* _Seitenauszug_
----------------------------------------

Die bisherige Verwaltungs- und Auslegungspraxis in Österreich war, steuerfreie Auslandseinkünfte nur im Ansässigkeitsstaat als Progressionseinkünfte zu berücksichtigen, also in jenem Staat, zu dem die engsten persönlichen und wirtschaftlichen Beziehungen bestehen. Durch die Erkenntnis des VwGH vom 7.9.2022 (Ra 2021/13/0067) hat sich dies nun geändert. Nunmehr kann der Quellenstaat die Progressionseinkünfte des Steuerpflichtigen zur Berechnung des anzuwendenden Steuertarifs heranziehen, sofern der Steuerpflichtige dort unbeschränkt steuerpflichtig ist (= Wohnsitz oder gewöhnlicher Aufenthalt), auch ohne dort steuerlich ansässig zu sein. Dies hat vor allem Auswirkungen auf in Österreich ansässige Steuerpflichtige mit österreichischem Arbeitgeber, die ihren Mittelpunkt der Lebensinteressen im Ausland haben und von dort aus im Homeoffice arbeiten.

----------------------------------------

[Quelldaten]

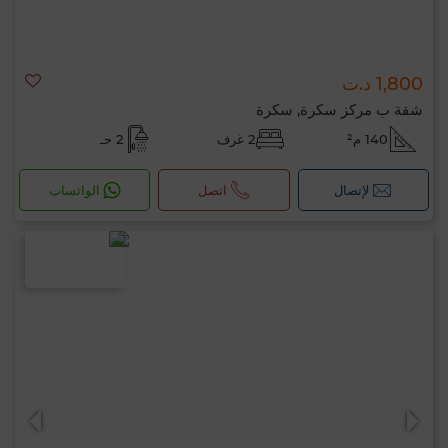
1,800 د.ت
شقة ب مركز سكرة, سكرة
140 م²
2 غرف
2 حـ
لإتصال
اتصل
الواتساب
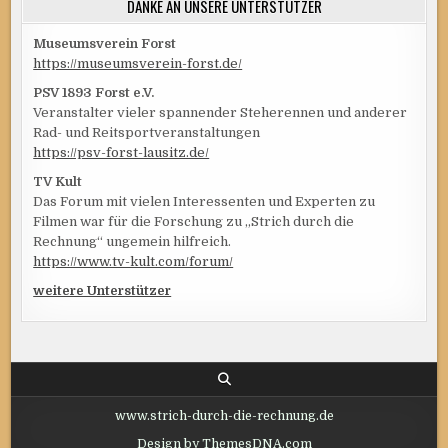
DANKE AN UNSERE UNTERSTÜTZER
Museumsverein Forst
https://museumsverein-forst.de/
PSV 1893 Forst e.V.
Veranstalter vieler spannender Steherennen und anderer
Rad- und Reitsportveranstaltungen
https://psv-forst-lausitz.de/
TV Kult
Das Forum mit vielen Interessenten und Experten zu
Filmen war für die Forschung zu „Strich durch die
Rechnung“ ungemein hilfreich.
https://www.tv-kult.com/forum/
weitere Unterstützer
www.strich-durch-die-rechnung.de
Design by ThemesDNA.com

----------------------------------------

* _Aufgabenstellung_
Gib aus dem Text über steuerfreie Auslandseinkünfte den Abschnitt von „Die bisherige Verwaltungs- und“ bis „im Homeoffice arbeiten.“ wortgetreu aus.

* _Lösung_
Die bisherige Verwaltungs- und Auslegungspraxis in Österreich war, steuerfreie Auslandseinkünfte nur im Ansässigkeitsstaat als Progressionseinkünfte zu berücksichtigen, also in jenem Staat, zu dem die engsten persönlichen und wirtschaftlichen Beziehungen bestehen. Durch die Erkenntnis des VwGH vom 7.9.2022 (Ra 2021/13/0067) hat sich dies nun geändert. Nunmehr kann der Quellenstaat die Progressionseinkünfte des Steuerpflichtigen zur Berechnung des anzuwendenden Steuertarifs heranziehen, sofern der Steuerpflichtige dort unbeschränkt steuerpflichtig ist (= Wohnsitz oder gewöhnlicher Aufenthalt), auch ohne dort steuerlich ansässig zu sein. Dies hat vor allem Auswirkungen auf in Österreich ansässige Steuerpflichtige mit österreichischem Arbeitgeber, die ihren Mittelpunkt der Lebensinteressen im Ausland haben und von dort aus im Homeoffice arbeiten.